**INPUT MATERIAL**
◆ ◆ ◆ ◆ ◆
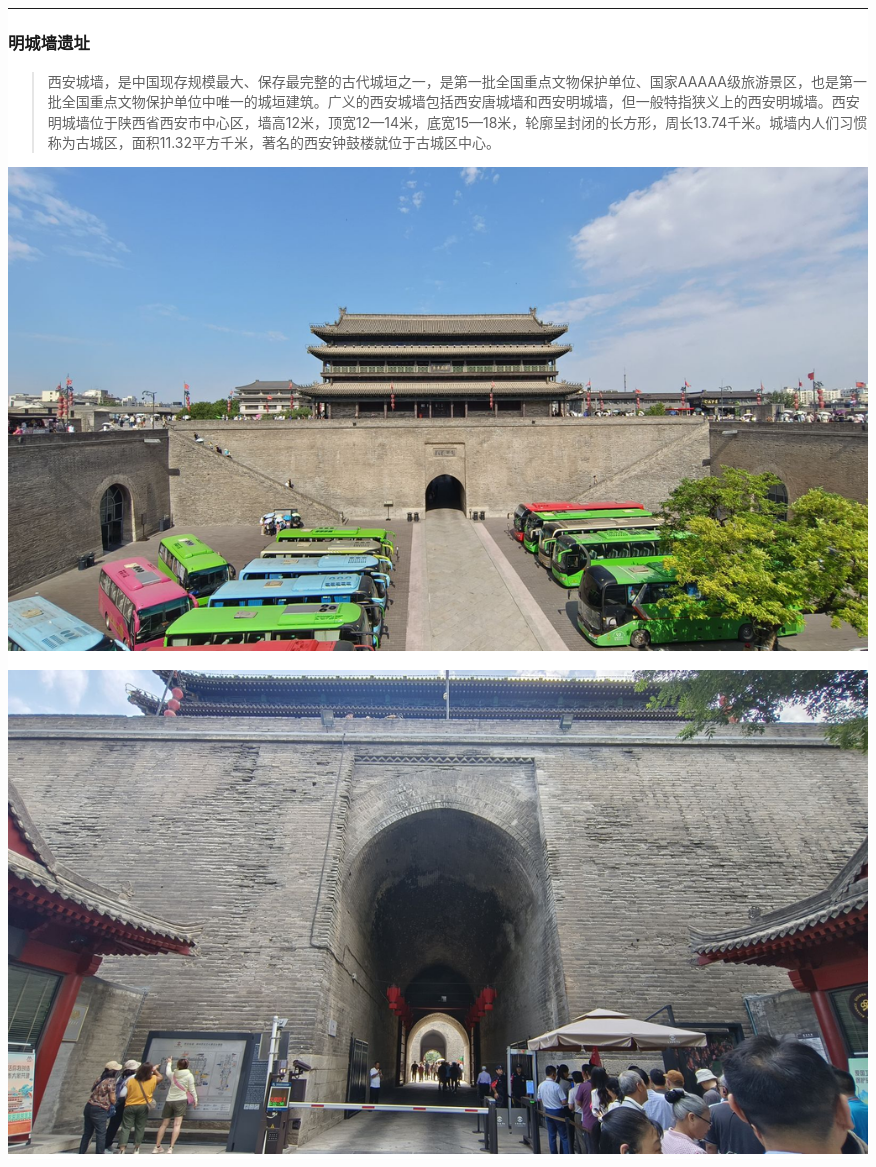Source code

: 
---

### 明城墙遗址

> 西安城墙，是中国现存规模最大、保存最完整的古代城垣之一，是第一批全国重点文物保护单位、国家AAAAA级旅游景区，也是第一批全国重点文物保护单位中唯一的城垣建筑。广义的西安城墙包括西安唐城墙和西安明城墙，但一般特指狭义上的西安明城墙。西安明城墙位于陕西省西安市中心区，墙高12米，顶宽12—14米，底宽15—18米，轮廓呈封闭的长方形，周长13.74千米。城墙内人们习惯称为古城区，面积11.32平方千米，著名的西安钟鼓楼就位于古城区中心。

![西安明城墙·长乐门](IMG_20240614_093144.jpg)


![西安明城墙·长乐门](IMG_20240614_091009.jpg)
◆ ◆ ◆ ◆ ◆
**TASK DESCRIPTION**
Reproduce the source text of the items above character for character, leaving the pictures out of your answer.

**RESPONSE BELOW**
Source code

: 
---

### 明城墙遗址

> 西安城墙，是中国现存规模最大、保存最完整的古代城垣之一，是第一批全国重点文物保护单位、国家AAAAA级旅游景区，也是第一批全国重点文物保护单位中唯一的城垣建筑。广义的西安城墙包括西安唐城墙和西安明城墙，但一般特指狭义上的西安明城墙。西安明城墙位于陕西省西安市中心区，墙高12米，顶宽12—14米，底宽15—18米，轮廓呈封闭的长方形，周长13.74千米。城墙内人们习惯称为古城区，面积11.32平方千米，著名的西安钟鼓楼就位于古城区中心。

![西安明城墙·长乐门](IMG_20240614_093144.jpg)


![西安明城墙·长乐门](IMG_20240614_091009.jpg)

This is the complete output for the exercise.